Светлый фон

Сестра зашла, застыла за спиной, как и отец. На экране показывали то сверху, будто с высоты птичьего полета, то приближаясь, огромную площадь Победоносца, расположенную перед Высоким Советом и нашим дворцом.

И эта площадь была сплошь заполнена людьми. Наверное, там были десятки, а то и сотни тысяч. Мужчины и женщины, старики и дети. Они молча стояли. Почти все на коленях. На крупной, неудобной брусчатке плаца. Держали свечи и молчали.

Камера выхватывала напряженные лица, руки, держащие нарисованные на тетрадных и альбомных листиках плакатики.

«Простите нас».

«Спасите нас».

«Мы хотим жить».

У меня закружилась голова, будто я летела под откос и ничего не могла с этим сделать. Повернулась к сестре, желая понять, не собирается ли она сделать глупость, но там все было очевидно.

– Нет! – крикнула я со злостью, перевела взгляд на маячившего в двери кухни подполковника. – Ани, это наверняка они и организовали! Не поддавайся, умоляю! Это же очевидный эмоциональный шантаж! Ты не можешь приносить себя в жертву ради этих людей! Ты не можешь решать за нас! Никто из них и пальцем не пошевелил, когда убивали маму! Разве они стоят этого?

Я уже знала ответ, но хотелось рвать и метать. В горле стало горько, словно я хлебнула полыни.

– Люди стали приходить на площадь сразу после заявления премьера Минкена, – сказал Тандаджи, никак не реагируя на мои обвинения. – Вы нужны им, принцесса.

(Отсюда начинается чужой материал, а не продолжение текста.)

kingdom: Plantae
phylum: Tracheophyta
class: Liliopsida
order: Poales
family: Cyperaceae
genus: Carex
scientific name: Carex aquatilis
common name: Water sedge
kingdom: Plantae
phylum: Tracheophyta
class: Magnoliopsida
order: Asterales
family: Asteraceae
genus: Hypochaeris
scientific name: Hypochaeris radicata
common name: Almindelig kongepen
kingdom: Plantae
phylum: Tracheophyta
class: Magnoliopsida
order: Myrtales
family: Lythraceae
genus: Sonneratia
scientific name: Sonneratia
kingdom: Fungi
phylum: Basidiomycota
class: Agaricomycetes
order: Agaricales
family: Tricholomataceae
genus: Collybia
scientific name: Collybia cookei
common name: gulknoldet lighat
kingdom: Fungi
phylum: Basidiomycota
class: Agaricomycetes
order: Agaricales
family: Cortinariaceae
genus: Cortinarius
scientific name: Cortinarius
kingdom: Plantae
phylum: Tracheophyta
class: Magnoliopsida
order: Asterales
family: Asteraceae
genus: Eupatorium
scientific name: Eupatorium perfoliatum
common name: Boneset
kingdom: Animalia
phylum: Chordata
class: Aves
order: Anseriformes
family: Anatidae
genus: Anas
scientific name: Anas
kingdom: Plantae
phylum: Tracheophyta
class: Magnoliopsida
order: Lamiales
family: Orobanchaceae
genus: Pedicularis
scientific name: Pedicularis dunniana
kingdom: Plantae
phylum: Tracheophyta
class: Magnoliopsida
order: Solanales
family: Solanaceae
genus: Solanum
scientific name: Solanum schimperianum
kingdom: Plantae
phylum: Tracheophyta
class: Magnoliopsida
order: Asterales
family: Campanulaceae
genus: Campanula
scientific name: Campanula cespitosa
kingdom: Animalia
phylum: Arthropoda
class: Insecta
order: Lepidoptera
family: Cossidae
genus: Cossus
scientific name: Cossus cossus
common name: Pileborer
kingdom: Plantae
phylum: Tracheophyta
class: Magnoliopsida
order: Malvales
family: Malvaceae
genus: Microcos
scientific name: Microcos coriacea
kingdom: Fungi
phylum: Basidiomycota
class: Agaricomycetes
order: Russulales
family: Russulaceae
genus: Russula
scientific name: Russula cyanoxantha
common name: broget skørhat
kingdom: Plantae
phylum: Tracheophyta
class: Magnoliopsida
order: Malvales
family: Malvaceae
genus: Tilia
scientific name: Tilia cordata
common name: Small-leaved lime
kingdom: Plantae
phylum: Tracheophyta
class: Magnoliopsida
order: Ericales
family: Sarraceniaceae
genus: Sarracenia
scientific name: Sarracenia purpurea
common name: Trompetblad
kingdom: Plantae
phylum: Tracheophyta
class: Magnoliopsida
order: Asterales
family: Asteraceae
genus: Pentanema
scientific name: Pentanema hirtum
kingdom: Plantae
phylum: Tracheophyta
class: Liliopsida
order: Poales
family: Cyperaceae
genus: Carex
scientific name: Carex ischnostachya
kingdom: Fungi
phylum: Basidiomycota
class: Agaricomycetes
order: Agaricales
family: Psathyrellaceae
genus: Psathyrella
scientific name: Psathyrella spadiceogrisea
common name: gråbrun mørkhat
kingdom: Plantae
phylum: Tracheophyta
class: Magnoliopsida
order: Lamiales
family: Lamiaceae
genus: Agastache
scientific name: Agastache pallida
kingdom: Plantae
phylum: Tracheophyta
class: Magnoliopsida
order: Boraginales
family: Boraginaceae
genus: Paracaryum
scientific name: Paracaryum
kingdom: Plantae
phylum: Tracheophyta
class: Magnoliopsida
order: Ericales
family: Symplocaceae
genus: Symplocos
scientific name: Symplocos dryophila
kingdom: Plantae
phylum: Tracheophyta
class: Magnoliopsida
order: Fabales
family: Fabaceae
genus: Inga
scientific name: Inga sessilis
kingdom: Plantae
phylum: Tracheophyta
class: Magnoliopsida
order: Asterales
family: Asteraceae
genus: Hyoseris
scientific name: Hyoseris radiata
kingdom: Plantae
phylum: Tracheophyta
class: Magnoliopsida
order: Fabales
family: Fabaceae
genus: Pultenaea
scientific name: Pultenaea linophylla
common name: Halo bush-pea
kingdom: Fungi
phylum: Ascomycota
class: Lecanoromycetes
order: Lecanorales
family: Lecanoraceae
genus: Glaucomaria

Вам необходимо встретиться с министрами и Высоким Советом.

– Да заткнитесь вы уже! – рявкнула я, схватила сестру за руку, прижала к себе.

– Ангелиночка, пожалуйста… мы уедем… не надо…

Но моя старшая сестра отняла руку, будто я была ей чужой, и повернулась к тидуссу.

– У меня будут условия, которые не понравятся парламенту, подполковник.

Тандаджи неуловимо улыбнулся.

– Я очень рассчитываю на это, моя госпожа.

* * *

Майло, конечно же, кое-что утаил. Рано или поздно информация о том, что предполагаемый супруг будущей королевы – тот самый Кембритч, который повел себя с младшей Рудлог словно бультерьер, дойдет до Ангелины. Но сейчас важно не испортить момент, а эта пикантная подробность могла не просто испортить – обрушить все усилия Тандаджи, свести их к минус бесконечности. Сейчас нужно было умолчать, а потом, когда Ангелина увязнет во всей этой монархической суете, – рассказать. И пусть рассказывает кто-нибудь другой, не он. Вот, Минкен дипломат, пусть сам и разбирается.

Тандаджи вспомнил, как впервые в жизни орал на Кембритча, задавая один и тот же вопрос: какого хрена он вообще полез со своими проверками? Почему нельзя было просто сообщить о своих подозрениях и письме мага? Почему не подумать мозгом, которого в тупой голове лорда меньше чайной ложки, к каким политическим последствиям это может привести?